## Tugas
Ubah paragraf yang diawali "Maddewata (Sere Maddewata) kemudian lebih dikenal" dalam teks bacaan tentang Maddewata menjadi daftar butir yang lebih singkat, tanpa menghilangkan fakta utamanya.

## Teks Bacaan
=======
Showing posts with label Pajaga. Show all posts
Showing posts with label Pajaga. Show all posts

March 29, 2021

MADDEWATA, LALOSU, PAJAGA: Perempuan dan Bissu dalam Lingkaran Pertunjukan Etnis Bugis

 


Maddewata berasal dari bahasa Bugus, “ma” artinya melakukan, “Dewata” dari dua kata “de” (tidak ada/tidak tampak) “watang” (fisik/tubuh/bentuk), yang bermakna sesuatu yang tidak tampak fisiknya/bentuknya/tubuhnya, dengan kata lain adalah Tuhan. Maddewata merupakan aktifitas yang dilakukan oleh masyarakat Bugis Kuno untuk memohon berkah, restu, keberhasilan dan keselamatan dari Yang Maha Kuasa/Dewata atas segala hajat yang dilakukan oleh manusia.

Maddewata (Sere Maddewata) kemudian lebih dikenal dalam masyarakat etnis Bugis, khususnya di wilayah Pammana sebagai Sere Bissu, karena keseluruhan rangkaian dari upacara Maddewata tersebut dipimpin dan diperankan oleh Bissu, yakni dimulai dari proses mattangnga esso (penentuan hari/persiapan hajatan) sampai dengan setelah berahirnya hajatan.
=======
## Data Pendukung

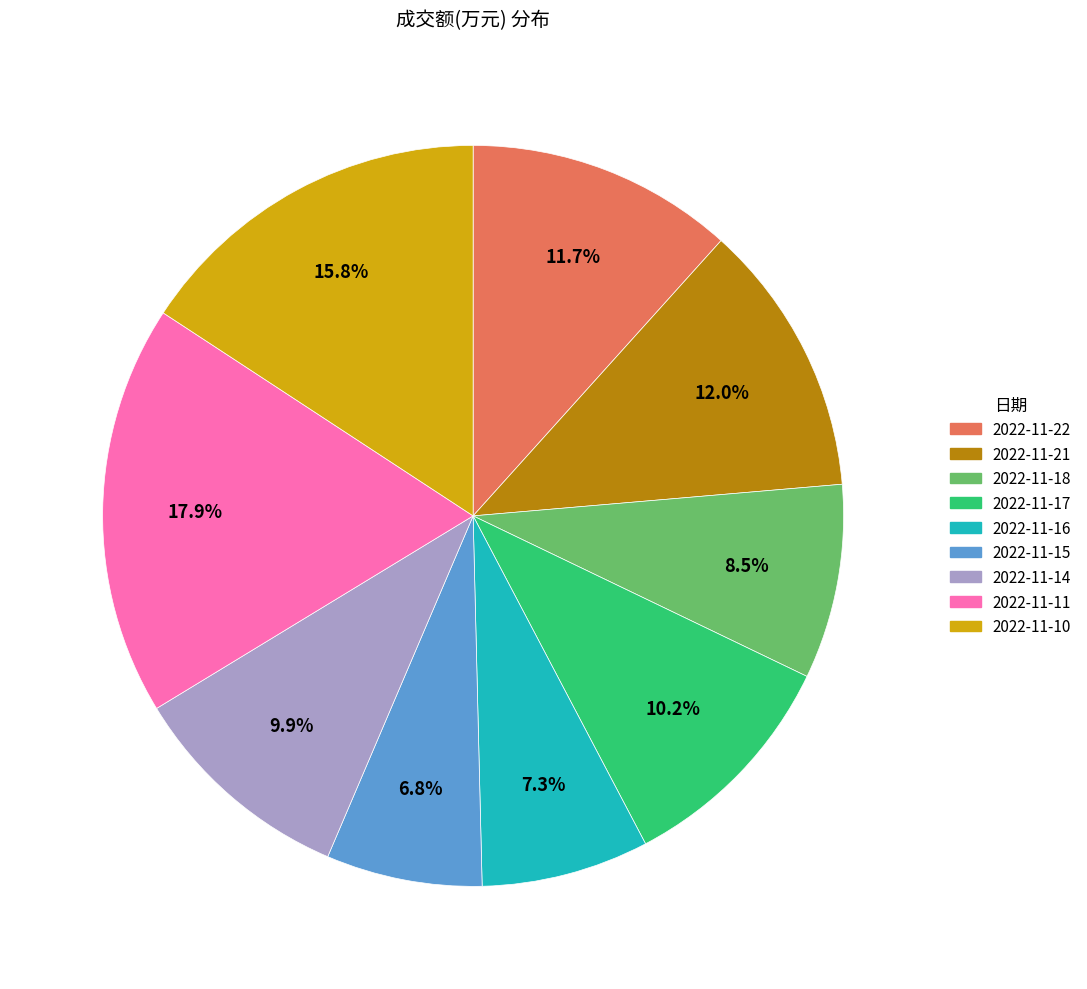

How many slices are in this pie chart?

9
=======
## Jawaban
- Maddewata (Sere Maddewata) lebih dikenal dalam masyarakat etnis Bugis, khususnya di wilayah Pammana, sebagai Sere Bissu.
- Sebutan itu muncul karena seluruh rangkaian upacara Maddewata dipimpin dan diperankan oleh Bissu.
- Rangkaian tersebut dimulai dari mattangnga esso (penentuan hari/persiapan hajatan) sampai setelah hajatan berakhir.